Libertad de expresión, elecciones libres, alta participación, agrupaciones políticas representando sectores diversos, seguridad social… ¿qué pasó entonces? Ginzberg analiza cada sector y encuentra que por debajo de las bellas fachadas se cocinaban pócimas venenosas. Los periódicos, por ejemplo, promovían miradas políticas muy particulares y sesgadas y se utilizaban, por medio de la publicación de calumnias y chismes, como armas de ataque contra contendores y enemigos. Escándalos, insultos y mentiras vendían más (igual que ahora). Los periódicos más grandes solían acomodarse a los gobiernos de turno (incluido el liderado por los nazis) moderando críticas e ignorando asuntos que pudieran ser incomodos. La dispersión de partidos aseguraba amplia representación, pero hacía muy difícil encontrar acuerdos sobre aspectos fundamentales. La democracia se fue convirtiendo en un juego de políticos en el que pocos ganaban y rara vez se solucionaban los problemas de la gente. La gente, consecuentemente, empezó a despreciar a los políticos y buscar las propuestas anti-políticas.
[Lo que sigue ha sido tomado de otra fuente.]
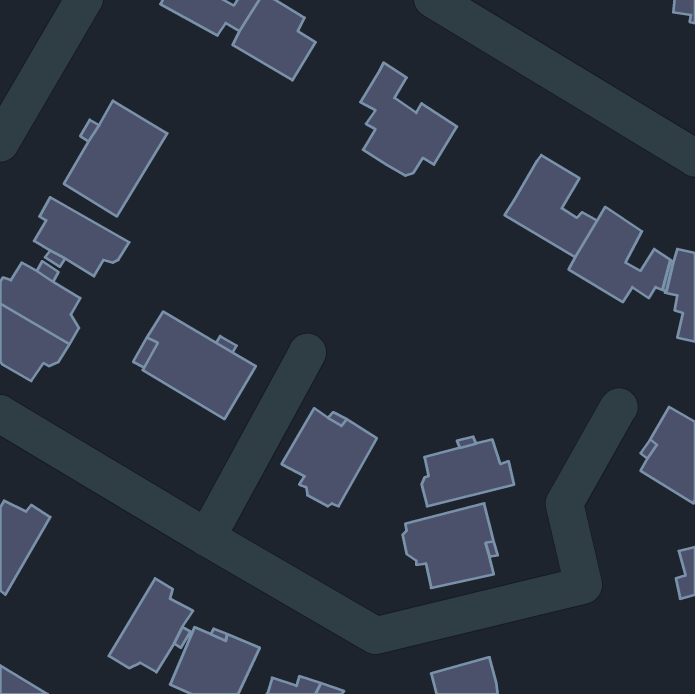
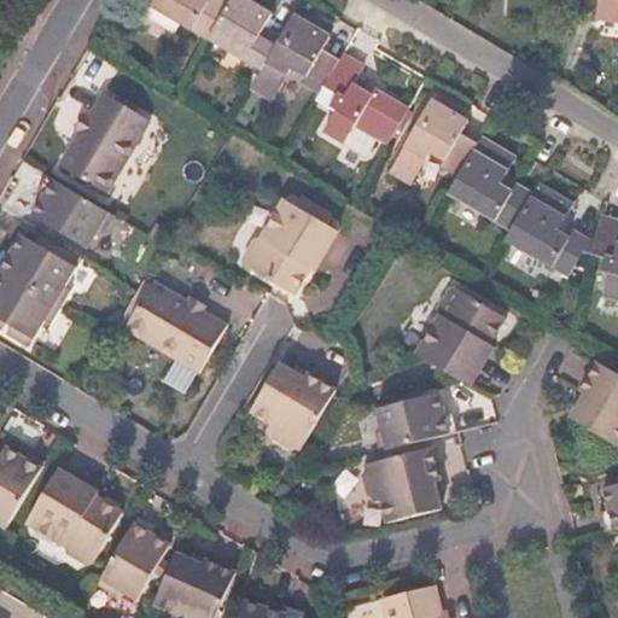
building: none -> [247,17,337,104]
building: none -> [390,97,477,182]
building: none -> [241,196,339,291]
building: none -> [413,286,503,385]
building: none -> [25,467,123,564]

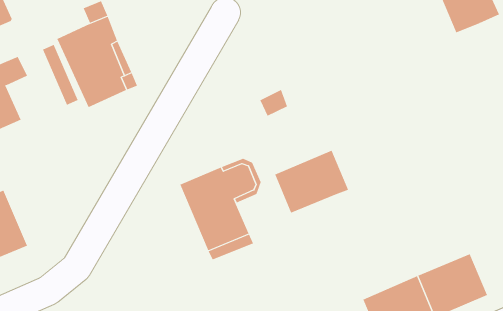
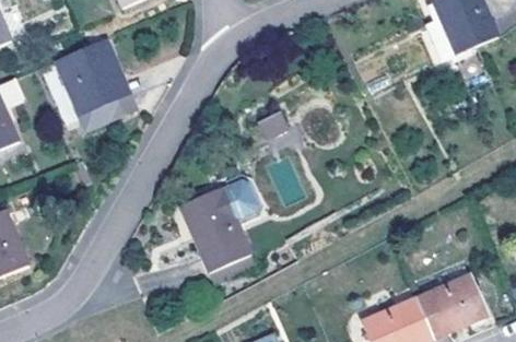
building: [274,150,349,213] -> none

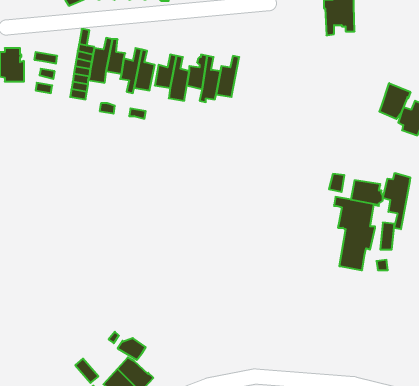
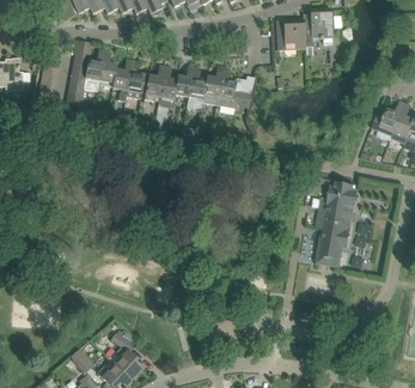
building: none -> [276,19,305,50]
building: none -> [216,67,244,108]
building: [379,83,410,119] -> none
building: [383,173,410,229] -> none

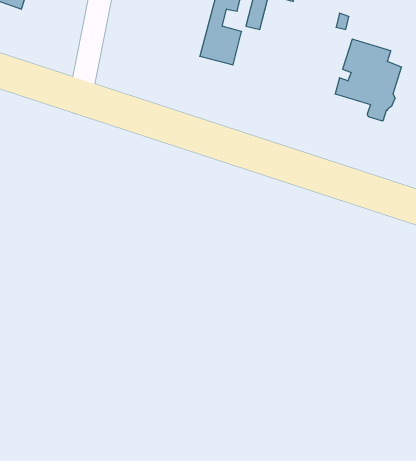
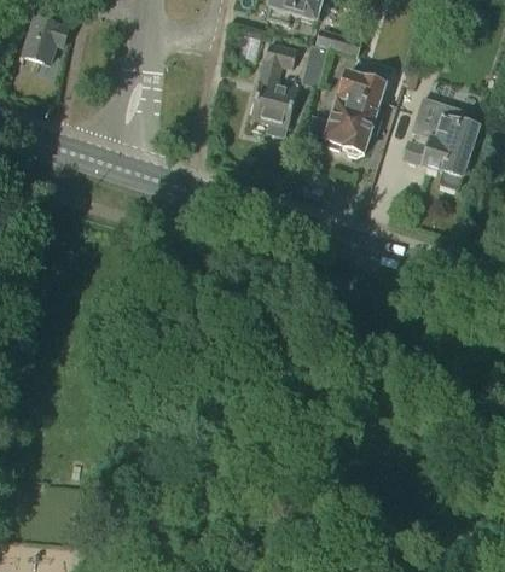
building: none -> [324,70,385,154]

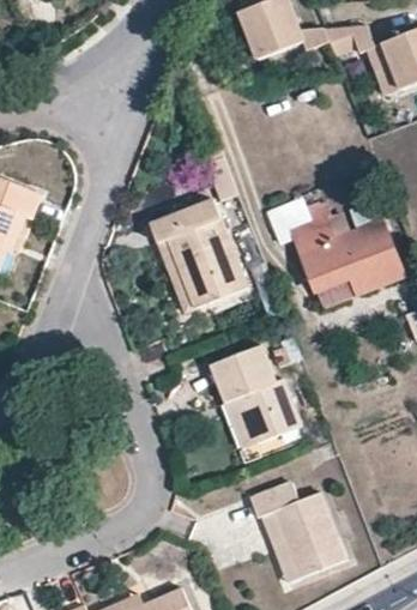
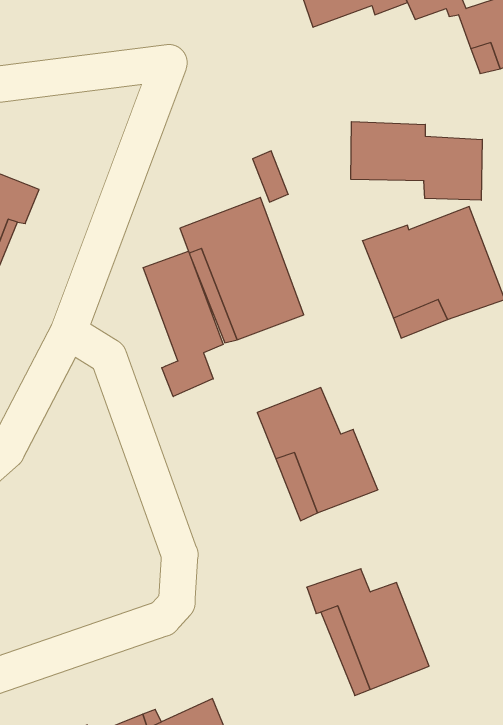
building: none -> [351,122,482,200]
building: none -> [143,251,223,397]

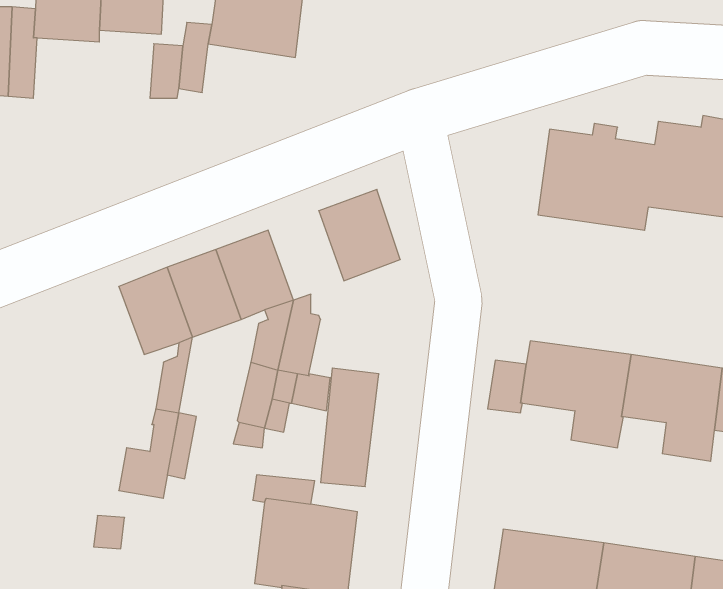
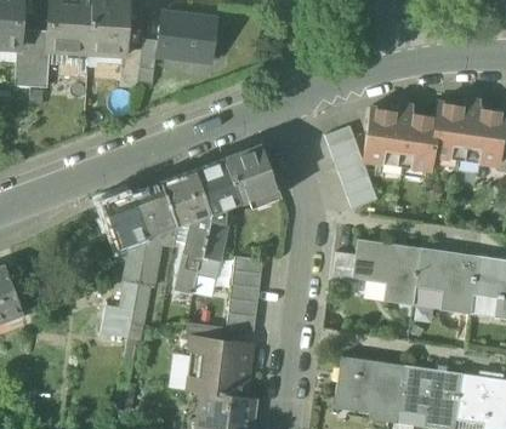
building: none -> [325,126,377,210]
building: none -> [194,159,241,215]
building: none -> [138,227,177,287]

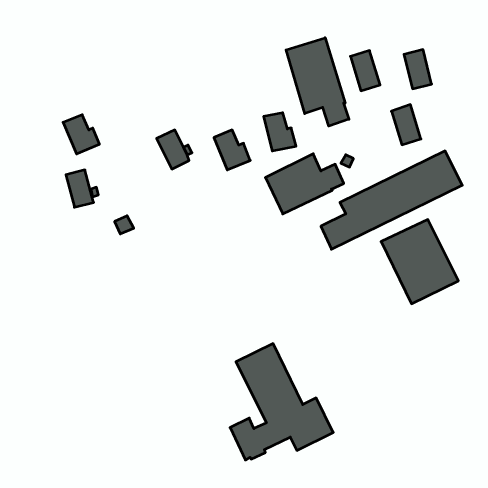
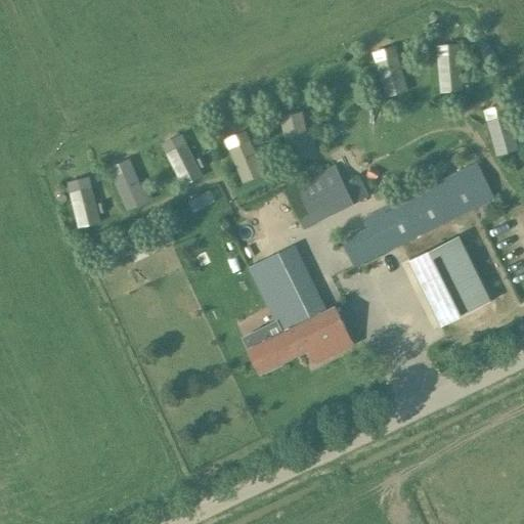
building: [286,38,349,126] -> none
building: [391,105,421,145] -> [486,113,518,156]
building: [63,115,99,154] -> [113,165,151,207]
building: [230,344,333,460] -> [244,248,354,373]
Los nazis fueron los que más rápido y mejor entendieron el cansancio, el desengaño y el miedo de una gran mayoría de alemanes. Supieron que era urgente encontrar responsables para las tragedias anteriores (perder la guerra y gran crisis económica) y, a partir de una larga tradición de antisemitismo en Europa, enfilaron su artillería retórica, publicitaria y de choque contra “el judío”. “La popularidad del Fuhrer respondió en gran medida a que expresaba abiertamente, brutalmente y en voz alta lo que su público pensaba en su fueron interno”, dice el autor insistiendo en que el discurso del líder del partido nacionalsocialista venía cimentado en prejuicios y señalamientos mucho más extendidos de lo que se suele reconocer.
La democracia de la constitución de Weimar se suicidó cuando les dio a los nazis los votos suficientes para negociar con los partidos de derecha tradicionales y cuando estos consideraron, ¡ahh error garrafal! que Hitler podía ser controlado o que su gobierno sería débil y fugaz. Menospreciar o subestimar a los políticos por sus discursos exagerados o hiperbólicos o por su apariencia es tremendamente peligroso. El incendio del Reichstag, menos de un mes después de la llegada al poder de los nazis, sirvió de sustento para suspender derechos y garantías (Decreto para la protección del pueblo y Estado), ilegalizar el partido comunista y abrir la puerta para iniciar la dictadura con la aprobación de la Ley de Plenos Poderes (444 votos a favor contra 97).
Es inevitable, además es activamente promovido por el autor, hacer paralelos y analogías con el estado actual del mundo. Cambiar “judío” por “inmigrante” y constatar con tristeza y nerviosismo cómo algunos grandes periódicos se acomodan a gobiernos autoritarios y eligen la ceguera y el silencio estratégico. Mayorías en los parlamentos que son solo apéndices del ejecutivo y ataques sostenidos a los jueces y su independencia. Y el “pueblo” (volk). El pueblo por todas partes. Hitler era el “canciller del pueblo” se lanzó el “carro del pueblo” (Volkswagen) y para explicar quién era el pueblo los nazis simplemente señalaban quién no lo era: Los ricos, las élites, los judíos y los comunistas. Sus enemigos. El nazismo fue un populismo. No es que la historia se repita, pero las democracias se suelen suicidar por medios similares y los instigadores y sus cómplices no cambian tanto con el tiempo. Afortunadamente, a la muerte de la democracia no siempre le sigue el holocausto (o las purgas), pero en escalas menores siempre se impone la violencia y el capricho del líder. El riego es real y mal haríamos en ignorarlo.